5.2. In the present case, in the board's judgment, it may be reasonable to assume that the skilled reader of the above- mentioned disclosures in citation (2) could readily have come to the idea of using FLP also in a method of treating autoimmune disease. However, this is a typical consideration or concept which is frequently relevant for assessing inventive step, namely, whether the notional addressee "would have tried, with reasonable expectation of success" to bridge the technical gap between a particular disclosure in the prior art and the subject-matter of a claim whose inventiveness is in question (ie in the present case the gap between the disclosures in (2) of the dAdo analogues CldAdo and FLP and the effects of these two analogues on circulating monocytes in vitro and in vivo on the one hand, and the claimed use of FLP in the present application in a method of treating autoimmune disease characterised by inappropriate monocyte deployment or function, on the other). However, this "inventive-step concept" as such is fundamentally different from the "novelty concept" used at the EPO because in order to establish anticipation, there cannot be a gap of the above kind (see eg T 666/89, OJ EPO 1993,495). Accordingly, novelty over citation (2) is acknowledged. Novelty over the other documents on file is undisputed.
6. It therefore has to be established whether the proposed solution involves an inventive step.
6.1. As already mentioned in 2.1 above, FLP is a synthetic purine antimetabolite and belongs from a structural and biological point of view to the class of purine antimetabolites, more specifically to the class of adenosine deaminase-resistant 2-haloadenine nucletoide analogues or congeners of 2'-deoxyadenosine (dAdo). A skilled person, faced with the stated technical problem and seeking a solution to this problem would, in the board's judgment, primarily look in the state of the art for substances belonging to the same or a similar class of compounds and would be highly interested to learn about their biological, physiological and pharmacological properties reported in the prior art.
6.2. In the course of this search the person skilled in the art would immediately and inevitably come across the citation (2), since this document specifically relates to the purine antimetabolite 2-chlorodeoxyadenosine (CldAdo), an adenosine deaminase-resistant 2-haloadenosine analogue or congener of dAdo, and discloses in great detail the biological, physiological and pharmacological properties of this substance. Moreover, citation (2) contains at page 1486, left- hand column, lines 4 to 8 from the bottom, a cross-reference to FLP and citation (1).
6.3. The board is of the opinion that citation (2) and the other cited documents contain sufficient hints and indications likely to lead a person skilled in the art to the claimed subject-matter of the application.

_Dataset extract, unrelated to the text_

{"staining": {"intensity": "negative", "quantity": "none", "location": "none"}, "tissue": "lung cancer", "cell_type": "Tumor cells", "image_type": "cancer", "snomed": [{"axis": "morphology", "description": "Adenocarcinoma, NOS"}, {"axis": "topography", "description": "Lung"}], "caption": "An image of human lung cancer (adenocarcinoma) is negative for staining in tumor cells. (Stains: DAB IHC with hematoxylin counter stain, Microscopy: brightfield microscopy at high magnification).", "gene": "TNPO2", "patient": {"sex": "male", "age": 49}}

6.3.1. Thus, citation (2) reports that monocytes exposed in vitro to CldAdo rapidly developed DNA strand breaks. Both the DNA damage and the toxicity of CldAdo were blocked by deoxycytidine, but not by inhibitors of poly(ADP-ribose)- polymerase. A partial decease in RNA synthesis and a gradual decline of cellular NAD were early biochemical events associated with monocyte DNA damage. Low CldAdo concentrations inhibited phagocytosis and reduced release of interleukin 6. Higher CldAdo concentrations led to a dose-and time-dependent monocyte viability (see page 1480, left-hand column, Abstract, first paragraph; page 1482, left-hand column to page 1484, left-hand column, end of fourth full paragraph).
6.3.2. Regarding the effects of CldAdo on monocytes in vivo it is reported in (2) that circulating monocytes disappeared within 1 week in patients with cutaneous T cell lymphoma or with rheumatoid arthritis during continuous CldAdo infusion (see page 1480, left-hand column, Abstract, second paragraph; page 1484, left-hand column, penultimate paragraph to right- hand column, second paragraph; Figure 6).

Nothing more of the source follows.